July 4, 2026 | African Meridian
As Africa grapples with its debt burden, a growing chorus of experts is reframing the problem. The core issue, they argue, is not simply the total volume of debt but the changing structure of the liabilities — and the way that structure amplifies systemic risk across economies. The solution they point to is a fundamental shift toward concessional and local-currency lending, anchored in a new financing architecture.
The structural concerns are specific and interlocking. High domestic risk premiums mean governments pay steep interest rates to borrow, reflecting investor perceptions of risk and driving up the cost of servicing debt. Currency depreciation compounds the strain, since debts denominated in foreign currencies become more expensive to repay as local currencies weaken against the dollar — a dynamic that can inflate a country’s debt burden even without new borrowing.
Perhaps most worrying is what analysts call the bank-sovereign nexus: the deep interconnection between governments and their domestic banking systems. When domestic banks hold large volumes of government debt, the fortunes of the state and the banking sector become tightly bound. Trouble in one can quickly spread to the other — a struggling government can imperil the banks that lent to it, while a banking crisis can force costly state intervention. This feedback loop amplifies systemic risk, turning a fiscal problem into a threat to financial stability.
This structural lens explains why simply reducing debt volumes is not enough. A country could lower its total debt yet remain highly vulnerable if what remains is expensive, short-term, denominated in foreign currency and concentrated in its domestic banks. Addressing the composition and terms of debt — not just its headline size — is essential to genuine stability.
That conviction is driving multilateral discussions centred on the African Development Bank’s push for a New African Financing Architecture for Development, known as NAFAD. The framework stresses the need for blended finance, de-risking mechanisms and, critically, local-currency lending tools designed to protect borrowers from exchange-rate volatility.
Each element targets a specific weakness. Blended finance combines public and private capital to make funding more available and affordable. De-risking mechanisms aim to lower the perceived risk of lending to African economies, easing those punishing risk premiums. And local-currency lending directly tackles the currency mismatch at the root of so much debt distress — if countries can borrow in their own currencies, they are shielded from the devastating effect of depreciation on their repayment obligations.

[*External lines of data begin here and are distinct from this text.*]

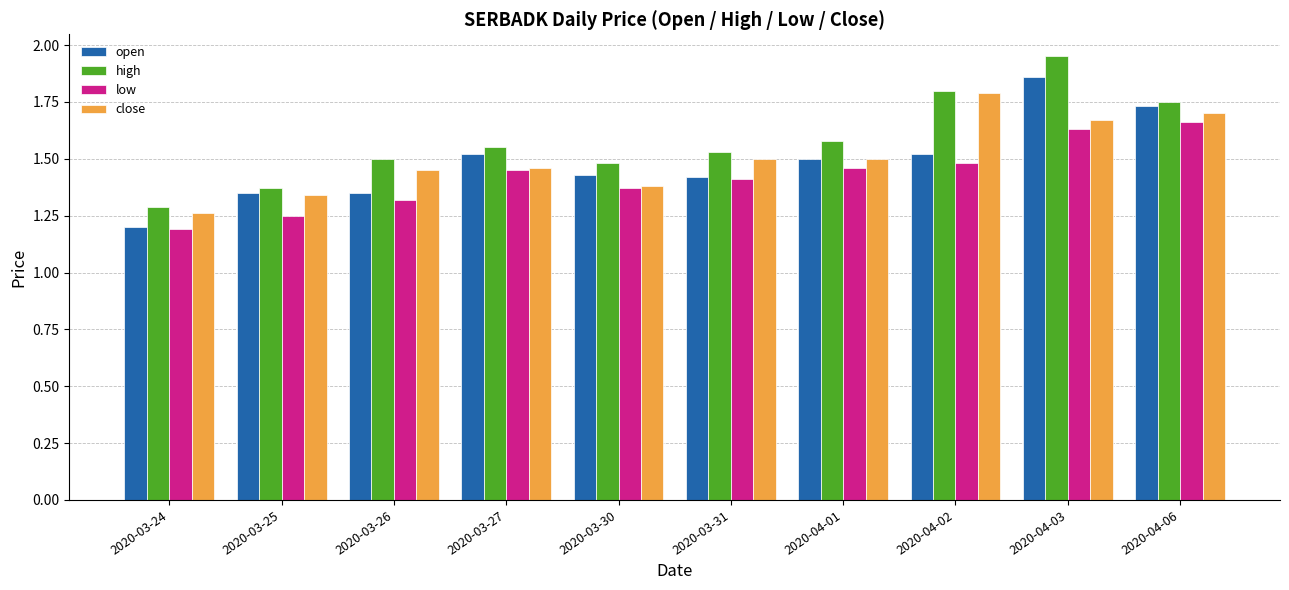

What are all the series names shown in the legend?

open, high, low, close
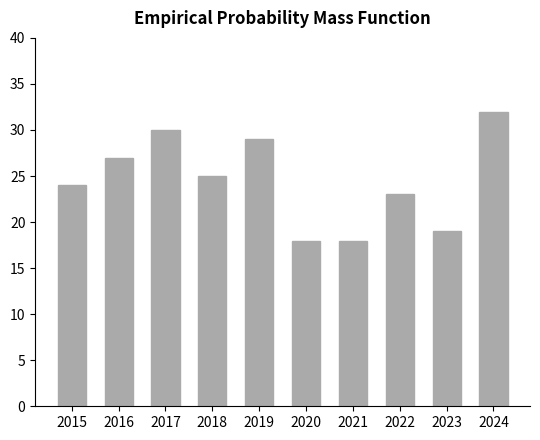

What is the approximate value at 2024?

32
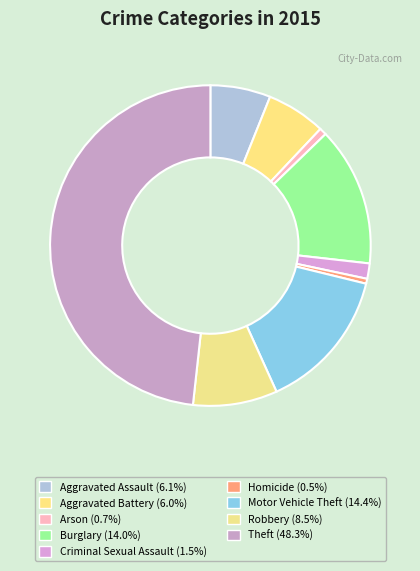

Which has a higher value, Theft or Homicide?

Theft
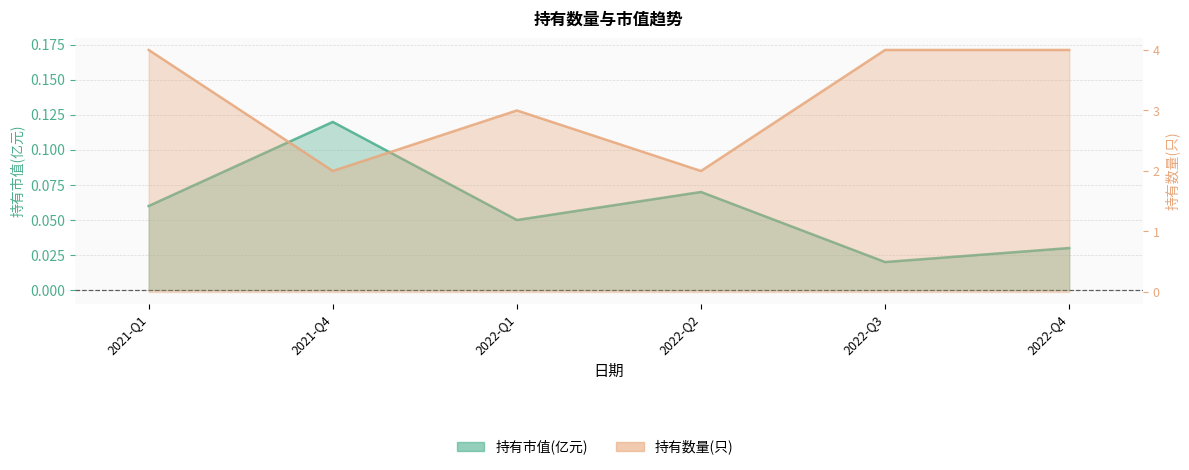

Where is 持有数量(只) nearest to the value 0?

2021-Q4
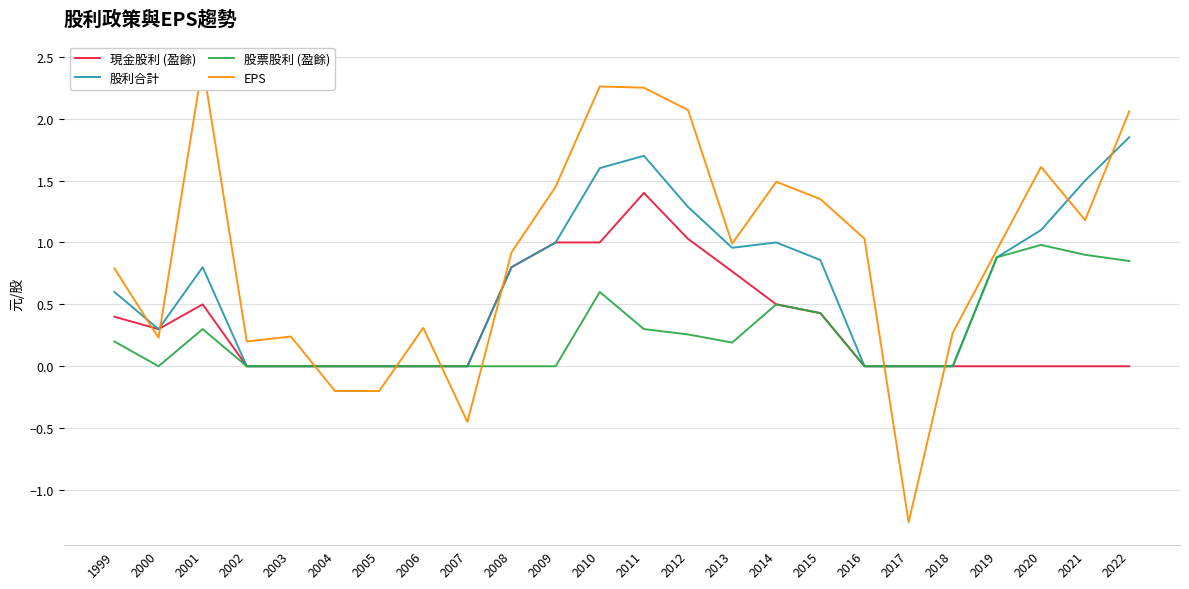

What is the value of the 股利合計 point at the 23rd from the left?

1.5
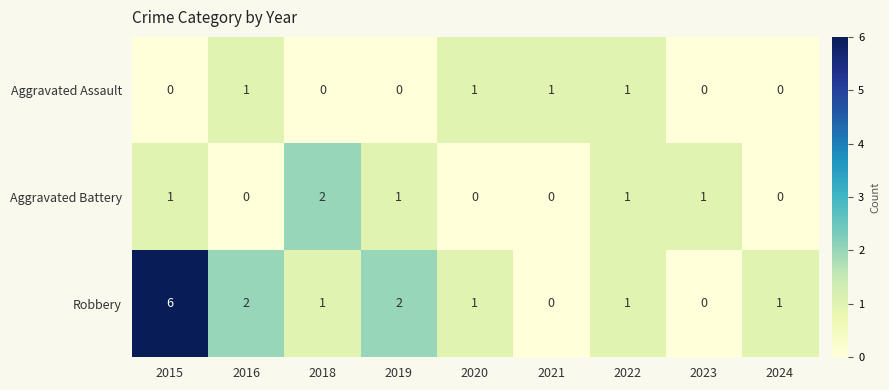

Which series changed the most between 2019 and 2023?

Robbery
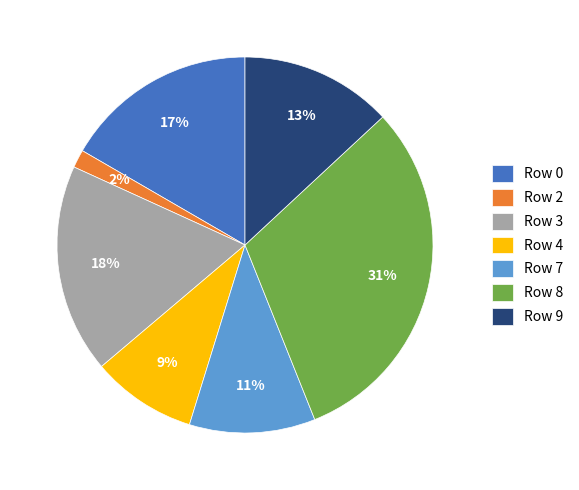

Which slice is the smallest?

Row 2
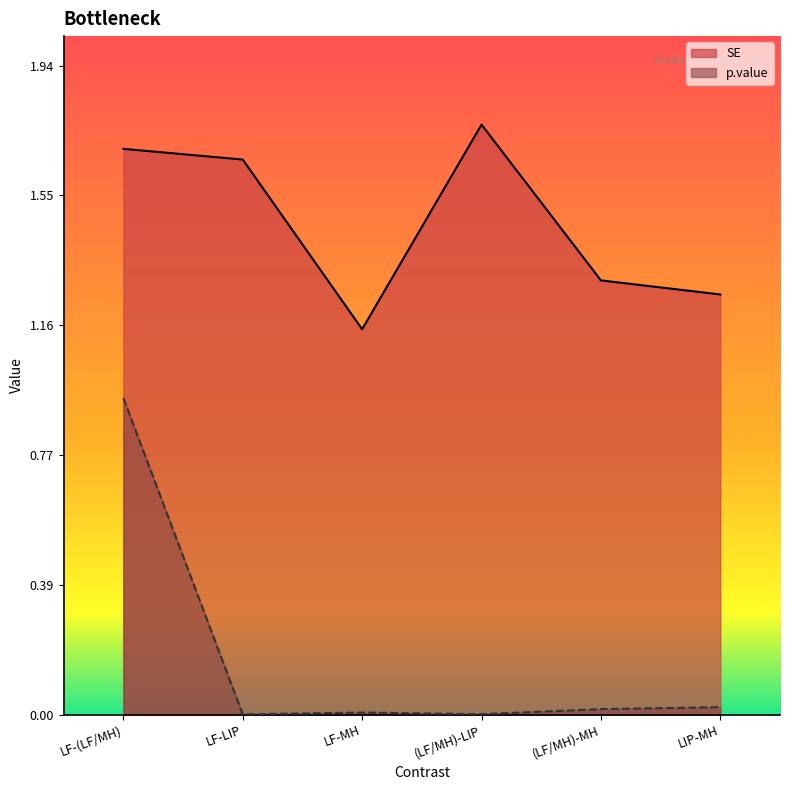

At which category is the sum across all series the highest?

LF-(LF/MH)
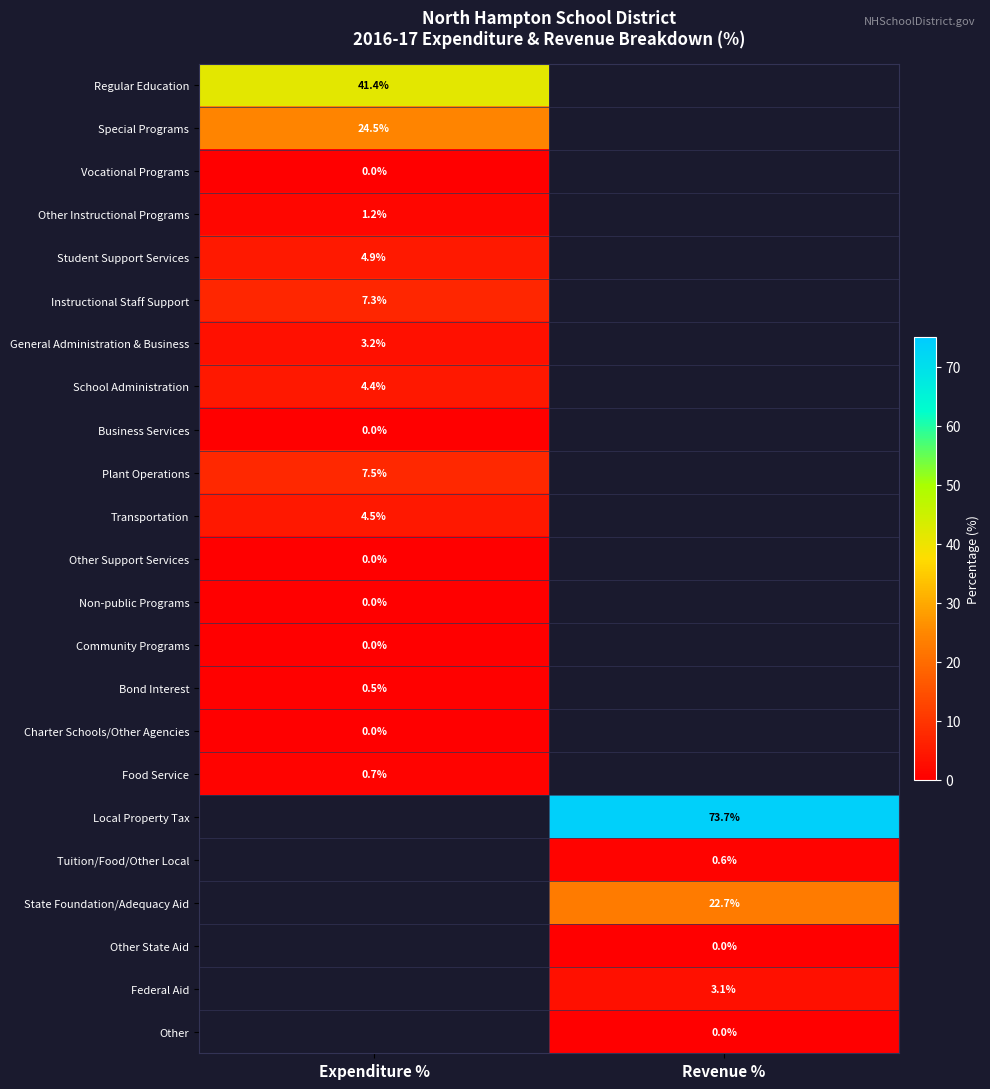

True or false: Plant Operations has a value of 2.9 at Expenditure %.

False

The proposals reflect a broader argument that the existing global financial system is poorly suited to African economies, exposing them to volatility and costs that entrench their difficulties. Reformers contend that a system offering more concessional, longer-term and local-currency financing would give the continent a fairer foundation for development.
The debate over NAFAD and related reforms is ultimately about whether Africa can borrow to develop without being trapped by the very structure of its debt. For the experts making the case, changing the shape of the continent’s liabilities is not a technical footnote — it is central to breaking the cycle of recurring debt crises.